Some familiar names are in unfamiliar places. In case you forgot, Zdeno Chara is now an Islander after signing with the franchise where the 44(!)-year-old defenceman's career started 24 (!) years ago. Fellow old guy Joe Thornton is a Panther. Marc-Andre Fleury and Seth Jones are with Chicago. Dougie Hamilton signed a (seven-year $63-million US) deal with the Devils. Ryan Suter is a Star, Oliver Ekman-Larsson is a Canuck, and Corey Perry figures if you can't beat 'em, join 'em: he signed with the Lightning after losing the last two Cup finals to them with two different teams.
Connor McDavid can't possibly get any better… right? We shouldn't put it past him, but last season will be hard to top. The Oilers superstar had one for the ages, racking up 105 points in 56 games to win his third scoring title and second MVP. The last player to average as many points per game as McDavid did last season was Mario Lemieux back in 1995-96. On the other hand, McDavid is still only 24, so it's possible we haven't even seen his peak yet. Frightening.
Alex Ovechkin has more legends in sight. With 730 career regular-season goals, Ovechkin needs one more to match Marcel Dionne for fifth on the all-time list. He also has a good chance to reel in both Brett Hull (741) and Jaromir Jagr (766) this season. Then, the only ones left to conquer would be Gordie Howe (801) and, of course, Wayne Gretzky (894). Based on his career scoring pace, Ovechkin could catch the Great One sometime during the 2024-25 season, when he'll be 39 years old. Ovechkin is currently dealing with a lower-body injury but hopes to play in Washington's opener on Wednesday night.
Some big names are sidelined. Ovechkin's teammate Nicklas Backstrom will miss at least the first 10 games as he recovers from off-season hip surgery. In Pittsburgh, Sidney Crosby (wrist surgery) could miss the start of the season, while his sidekick Evgeni Malkin (knee surgery) is out for at least the first two months. Reigning NHL goal-scoring champ Auston Matthews (wrist surgery) is expected to miss Toronto's first three games. Jack Eichel is still at odds with the Sabres over what type of back operation he should get, which is also holding up the disgruntled forward's inevitable trade to another team. In Montreal, star goalie Carey Price is on leave for an indefinite period as he seeks help under the NHL's player assistance program, while defenceman Shea Weber won't play this season due to multiple injuries and is contemplating his future. Evander Kane is not on San Jose's roster to start the season as the NHL investigates allegations of abuse made by his estranged wife and looks into whether Kane used a fake COVID-19 vaccination card. Kane was cleared by the NHL last month of an allegation by his wife that he bet on NHL games.

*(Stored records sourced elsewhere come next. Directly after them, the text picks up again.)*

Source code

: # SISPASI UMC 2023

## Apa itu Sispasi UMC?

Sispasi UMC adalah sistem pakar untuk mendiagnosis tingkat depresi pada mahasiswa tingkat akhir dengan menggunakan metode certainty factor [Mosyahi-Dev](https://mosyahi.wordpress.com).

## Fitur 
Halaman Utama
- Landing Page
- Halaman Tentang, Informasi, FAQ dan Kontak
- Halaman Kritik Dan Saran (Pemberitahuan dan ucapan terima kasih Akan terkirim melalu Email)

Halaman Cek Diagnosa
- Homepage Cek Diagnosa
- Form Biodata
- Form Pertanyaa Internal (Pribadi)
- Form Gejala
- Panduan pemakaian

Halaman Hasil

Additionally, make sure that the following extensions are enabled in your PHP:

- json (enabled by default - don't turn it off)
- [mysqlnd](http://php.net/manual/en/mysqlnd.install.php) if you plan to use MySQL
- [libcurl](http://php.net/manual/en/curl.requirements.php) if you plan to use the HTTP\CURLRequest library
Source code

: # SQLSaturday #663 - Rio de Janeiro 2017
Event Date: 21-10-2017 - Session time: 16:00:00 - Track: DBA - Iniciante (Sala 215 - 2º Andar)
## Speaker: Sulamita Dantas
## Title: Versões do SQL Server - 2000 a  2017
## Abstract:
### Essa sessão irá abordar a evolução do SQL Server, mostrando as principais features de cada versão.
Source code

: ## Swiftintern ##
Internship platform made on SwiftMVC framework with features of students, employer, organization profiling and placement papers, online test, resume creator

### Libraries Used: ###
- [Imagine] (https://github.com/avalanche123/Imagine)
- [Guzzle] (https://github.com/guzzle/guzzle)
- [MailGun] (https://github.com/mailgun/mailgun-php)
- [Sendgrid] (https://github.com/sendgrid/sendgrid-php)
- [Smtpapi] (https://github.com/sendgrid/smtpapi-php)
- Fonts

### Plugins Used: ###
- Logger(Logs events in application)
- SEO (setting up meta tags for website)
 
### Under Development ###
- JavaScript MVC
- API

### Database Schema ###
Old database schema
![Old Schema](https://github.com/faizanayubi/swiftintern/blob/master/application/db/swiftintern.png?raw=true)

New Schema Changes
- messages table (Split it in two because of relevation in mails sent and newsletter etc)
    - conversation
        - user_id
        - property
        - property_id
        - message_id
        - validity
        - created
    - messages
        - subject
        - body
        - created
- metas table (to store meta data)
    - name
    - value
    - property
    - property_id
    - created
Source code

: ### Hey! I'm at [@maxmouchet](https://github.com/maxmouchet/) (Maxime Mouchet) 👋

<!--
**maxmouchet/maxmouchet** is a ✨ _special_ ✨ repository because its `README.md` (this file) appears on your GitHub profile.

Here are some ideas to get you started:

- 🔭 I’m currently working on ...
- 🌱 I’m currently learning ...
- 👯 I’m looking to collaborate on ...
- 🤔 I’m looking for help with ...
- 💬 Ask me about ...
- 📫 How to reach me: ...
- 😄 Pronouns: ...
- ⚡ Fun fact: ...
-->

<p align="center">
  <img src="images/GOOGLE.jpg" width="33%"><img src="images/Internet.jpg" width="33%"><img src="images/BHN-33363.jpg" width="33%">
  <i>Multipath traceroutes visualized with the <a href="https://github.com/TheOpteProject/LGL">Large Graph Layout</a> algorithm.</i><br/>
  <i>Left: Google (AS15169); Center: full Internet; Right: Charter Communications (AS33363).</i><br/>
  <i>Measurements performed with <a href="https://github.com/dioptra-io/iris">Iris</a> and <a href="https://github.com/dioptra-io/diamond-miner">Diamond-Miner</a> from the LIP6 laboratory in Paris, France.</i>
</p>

The Winter Olympics are coming. After sitting out the 2018 Games in South Korea, the NHL and the NHL Players' Association reached a deal with hockey's world governing body to compete in Beijing this February. McDavid (Canada), Matthews (United States) and Kucherov (Russia) are among the stars set to make their Olympic debuts, assuming the pandemic doesn't take a turn for the worse over the next few months. If all goes according to plan, the NHL's best players will head to China right after the all-star game on Feb. 5. The Olympic men's tournament runs from Feb. 9-20, and the NHL season resumes from a three-week break on Feb. 23.